Climate change is affecting every country on every continent and is the biggest issue facing the planet. It is disrupting national economies and affecting all living things’ lives. Weather patterns are changing, sea levels are rising, and weather events are becoming more extreme. One of the important sectors that can contribute to decrease the further impacts of climate change is education.
Climate change education promotes learning about the causes and effects of climate change as well as providing a cross-curricular and multidisciplinary perspective. It develops competencies in the field of climate change mitigation and adaptation to promote climate-resilient development and reduce the vulnerability of communities facing an uncertain future. Education systems can make the effort to promote sustainable development in teaching and create eco-friendly institutions.
SEAQIS has brought the environmental and climate change issues through its training course entitled Environmental Education for Sustainable Development (EESD), which was conducted virtually from 21 to 28 March 2022. 30 science teachers, teacher trainers and education authorities from Indonesia and the Philippines attended the training. Some experts from MEXT, Japan, and several well-known universities in Indonesia shared their expertise as facilitators, which are Prof Masahisa Sato (Tokyo City University), Indra Fardhani, Ph.D. (The State University of Malang), Prof Oekan S. Abdoellah (Institute of Ecology, Padjajaran University), Dr Perdinan (SEAMEO BIOTROP), and Prof Pampang Parikesit (Institute of Ecology, Padjajaran University). Also, there was a best practice presentation from Ms Ni Luh Wayan Puri Wahyuni, a teacher from Green School Bali that applied sustainability of environmental education.

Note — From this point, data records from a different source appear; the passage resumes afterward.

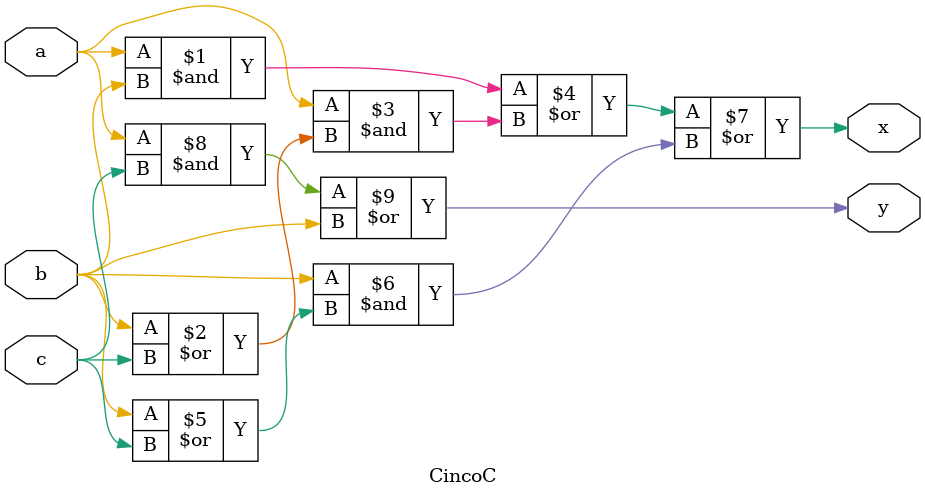
<source format=v>
module CincoC (
    input wire a,
    input wire b,
    input wire c,
    output wire x,
    output wire y
);
    
assign x = (a & b) | (a & (b|c)) | (b & (b|c));
assign y = (a & c) | b;

endmodule
</source>
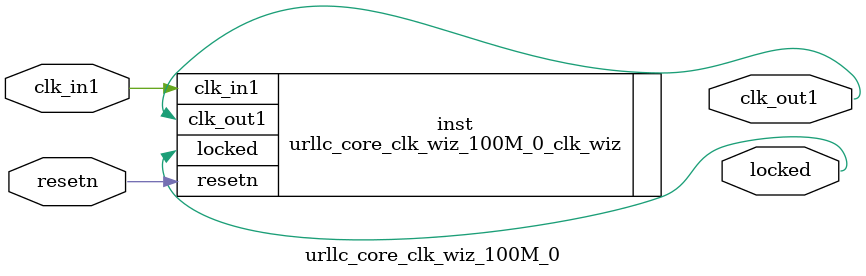
<source format=v>


`timescale 1ps/1ps

(* CORE_GENERATION_INFO = "urllc_core_clk_wiz_100M_0,clk_wiz_v6_0_8_0_0,{component_name=urllc_core_clk_wiz_100M_0,use_phase_alignment=true,use_min_o_jitter=false,use_max_i_jitter=false,use_dyn_phase_shift=false,use_inclk_switchover=false,use_dyn_reconfig=false,enable_axi=0,feedback_source=FDBK_AUTO,PRIMITIVE=PLL,num_out_clk=1,clkin1_period=20.000,clkin2_period=10.000,use_power_down=false,use_reset=true,use_locked=true,use_inclk_stopped=false,feedback_type=SINGLE,CLOCK_MGR_TYPE=NA,manual_override=false}" *)

module urllc_core_clk_wiz_100M_0 
 (
  // Clock out ports
  output        clk_out1,
  // Status and control signals
  input         resetn,
  output        locked,
 // Clock in ports
  input         clk_in1
 );

  urllc_core_clk_wiz_100M_0_clk_wiz inst
  (
  // Clock out ports  
  .clk_out1(clk_out1),
  // Status and control signals               
  .resetn(resetn), 
  .locked(locked),
 // Clock in ports
  .clk_in1(clk_in1)
  );

endmodule

</source>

Several issues about climate change and biodiversity were discussed during the training, such as: (1) Teaching on Climate Change and Biodiversity in Classroom; (2) Sustainable Development: Historical perspective and state of the art; (3) Green House Effect, Climate System, and Climate Change; (4) Climate Change and Biodiversity; (5) Trends and Issues of Climate Change Education in Japan; and (6) Introduction of E-STEM (Environmental STEM) in Classroom Practices. Although this training was conducted virtually, SEAQIS team had prepared some simple climate change hands-on activities that could be done at home by the participants, and they presented the report afterwards.
This training programme was expected to be an important part of improving the quality of science teaching and learning in schools with respect to the environment, ecosystem conservation, and sustainable development.